In the United States, the firm worked with the Marathon Petroleum Company at its major gulf coast refinery in Garyville, Louisiana, to develop a biotreatment to reduce volatile organic compound emissions at oil and chemical refineries. The company asserts that the system achieves regulatory compliance and cost savings of an order of magnitude.

Their studies uncovered the chemical mechanism that established a link between certain types of gypsum wallboard (Chinese drywall) and corrosive effects on copper and silver components in residential properties across the southeastern United States. Environ scientists recognized and published findings about the progressive nature of the corrosion.

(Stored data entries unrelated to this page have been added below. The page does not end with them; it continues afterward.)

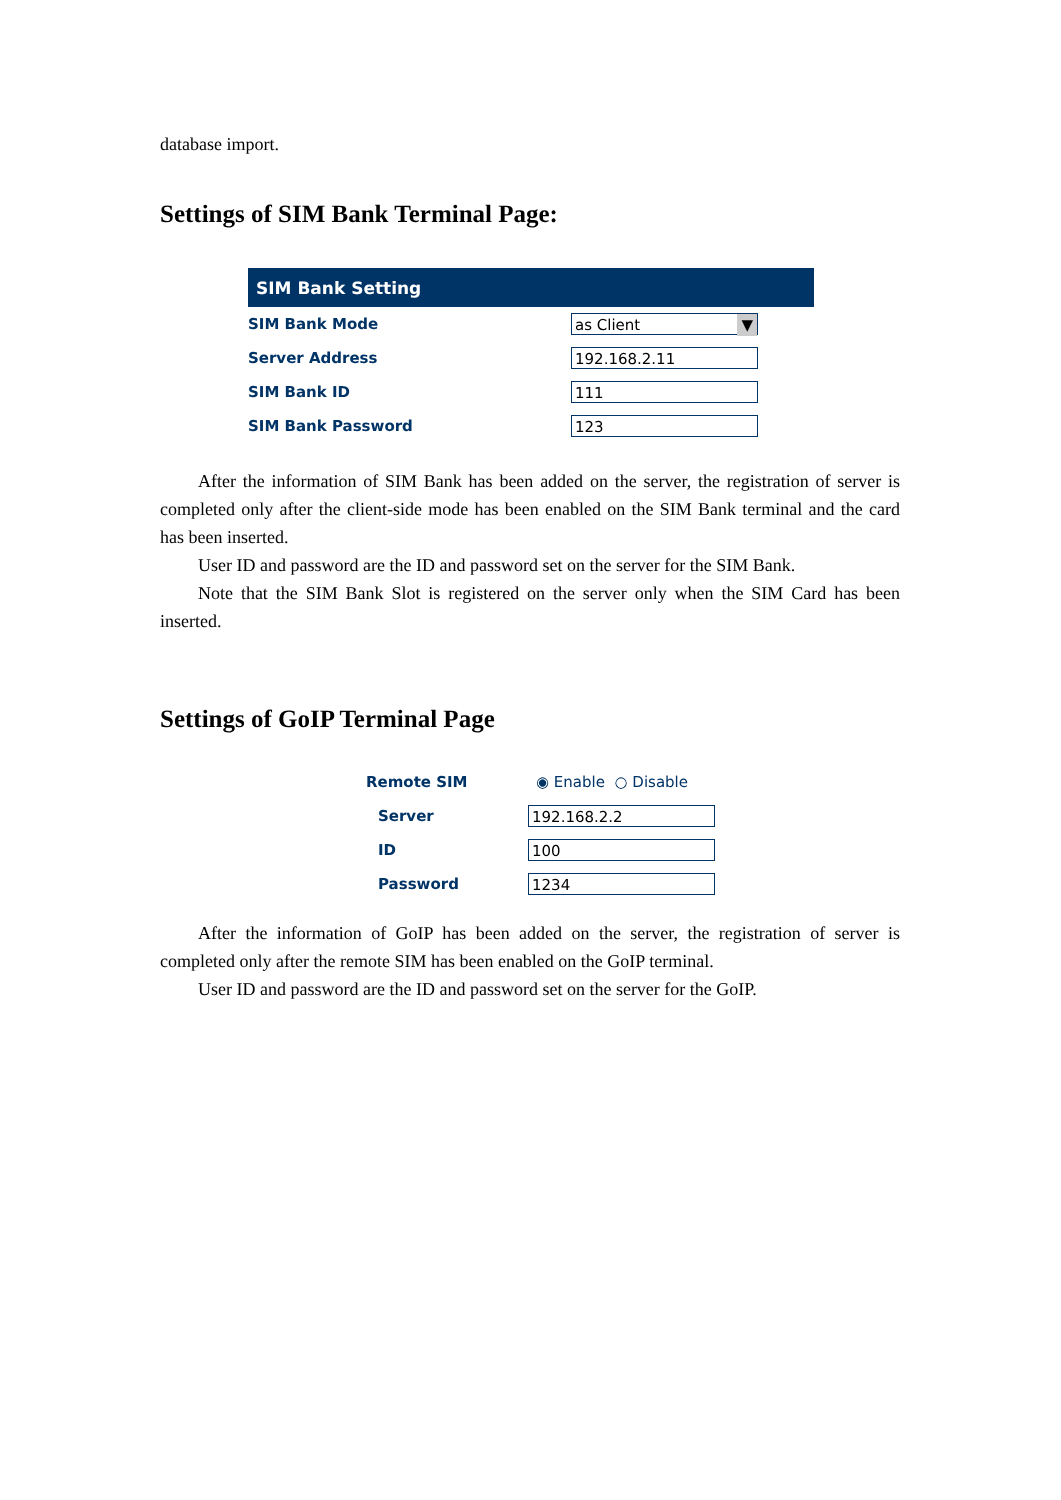database import.
Settings of SIM Bank Terminal Page:
| SIM Bank Setting | |
| --- | --- |
| SIM Bank Mode | as Client ▼ |
| Server Address | 192.168.2.11 |
| SIM Bank ID | 111 |
| SIM Bank Password | 123 |
After the information of SIM Bank has been added on the server, the registration of server is completed only after the client-side mode has been enabled on the SIM Bank terminal and the card has been inserted.
User ID and password are the ID and password set on the server for the SIM Bank.
Note that the SIM Bank Slot is registered on the server only when the SIM Card has been inserted.
Settings of GoIP Terminal Page
| Remote SIM | ◉ Enable ○ Disable |
| Server | 192.168.2.2 |
| ID | 100 |
| Password | 1234 |
After the information of GoIP has been added on the server, the registration of server is completed only after the remote SIM has been enabled on the GoIP terminal.
User ID and password are the ID and password set on the server for the GoIP.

BP Remediation Management awarded Environ four framework agreements for a range of strategic worldwide environmental services. Two agreements call for the firm to provide a broad spectrum of environmental services for upstream, refining and marketing, shipping and remediation that include regulatory compliance; multimedia modeling; environmental, social and health impact assessments; natural resource management; due diligence support; and sustainability services around the world. Two additional agreements focus on global inland and offshore oil spill preparedness and response planning.

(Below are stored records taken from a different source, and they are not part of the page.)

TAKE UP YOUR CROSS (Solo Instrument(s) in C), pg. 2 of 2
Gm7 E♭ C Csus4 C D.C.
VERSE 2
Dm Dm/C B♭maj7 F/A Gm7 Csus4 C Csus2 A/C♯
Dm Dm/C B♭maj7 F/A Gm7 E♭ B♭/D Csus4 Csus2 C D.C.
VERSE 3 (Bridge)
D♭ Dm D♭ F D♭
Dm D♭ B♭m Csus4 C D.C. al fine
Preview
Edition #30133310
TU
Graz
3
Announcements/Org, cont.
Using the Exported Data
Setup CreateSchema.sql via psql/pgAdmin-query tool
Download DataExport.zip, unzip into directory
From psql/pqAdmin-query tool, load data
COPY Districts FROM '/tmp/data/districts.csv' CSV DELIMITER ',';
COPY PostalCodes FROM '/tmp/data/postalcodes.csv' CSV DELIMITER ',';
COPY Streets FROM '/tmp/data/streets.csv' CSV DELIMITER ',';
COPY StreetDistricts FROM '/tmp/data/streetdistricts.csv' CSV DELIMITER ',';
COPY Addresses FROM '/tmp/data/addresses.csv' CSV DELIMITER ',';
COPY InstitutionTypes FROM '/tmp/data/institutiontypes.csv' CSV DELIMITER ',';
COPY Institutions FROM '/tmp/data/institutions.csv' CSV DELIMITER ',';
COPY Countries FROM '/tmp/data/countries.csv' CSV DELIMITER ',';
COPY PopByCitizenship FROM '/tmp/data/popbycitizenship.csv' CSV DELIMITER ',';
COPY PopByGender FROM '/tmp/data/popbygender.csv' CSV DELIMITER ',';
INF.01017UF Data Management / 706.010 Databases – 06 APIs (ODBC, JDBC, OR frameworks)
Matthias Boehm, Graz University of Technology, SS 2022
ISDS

The company and another prominent engineering and scientific firm, Exponent, were employed by Georgia-Pacific to conduct research intended for its defense in an asbestos-related lawsuit. Controversially, the dissemination of the research was controlled by Georgia-Pacific.

== Awards and honors ==

An environmental impact assessment (EIA) prepared for the proposed expansion of the Kemira Chemicals production plant in Sastamala, Finland received an honorary award from the Finnish National EIA Association for “exceptionally good assessment of risks and the potential environmental impacts of disturbances and emergency situations”.

The U.S. Environmental Protection Agency USEPA selected Carl Adams to join its task force for the Wastewater Treatment and Related Modeling Technical Workshop. During the opening panel of the first task force meeting, Adams spoke on Zero Discharge of Water from Hydrofracturing Activities, a concept developed to recycle all wastewaters related to hydraulic fracturing activities, including spills and rainwater. The concept involves no contact with air, ground and surface water or soils.

In January 2013, the Climate Change Business Journal awarded Environ its Gold Medal Business Achievement Award in Energy and Carbon Management. DP World awarded Environ the Golden Dhow Award for its environmental consultancy services to the London Gateway super port.

In 2011, the American Academy of Environmental Engineers Excellence in Environmental Engineering Competition awarded Environ its Grand Prize, Research for Environ’s volatile organic compount treatment technology. Also in 2011, the firm won the UK's Edie Environmental Excellence Award: Best Consultancy for Due Diligence. Environ won the Chemical Industry Awards REACH Service Provider Award 2010.

== Published articles ==

Ramboll Environ professionals published more than 20 articles in peer-reviewed and scientific publications since 2013.

In 2011, Joseph V. Rodricks, co-founder of Environ, prepared a chapter on exposure science appearing in the third edition of the National Academies of Science’s Reference Manual on Scientific Evidence. He has also written for the International Journal of Toxicology.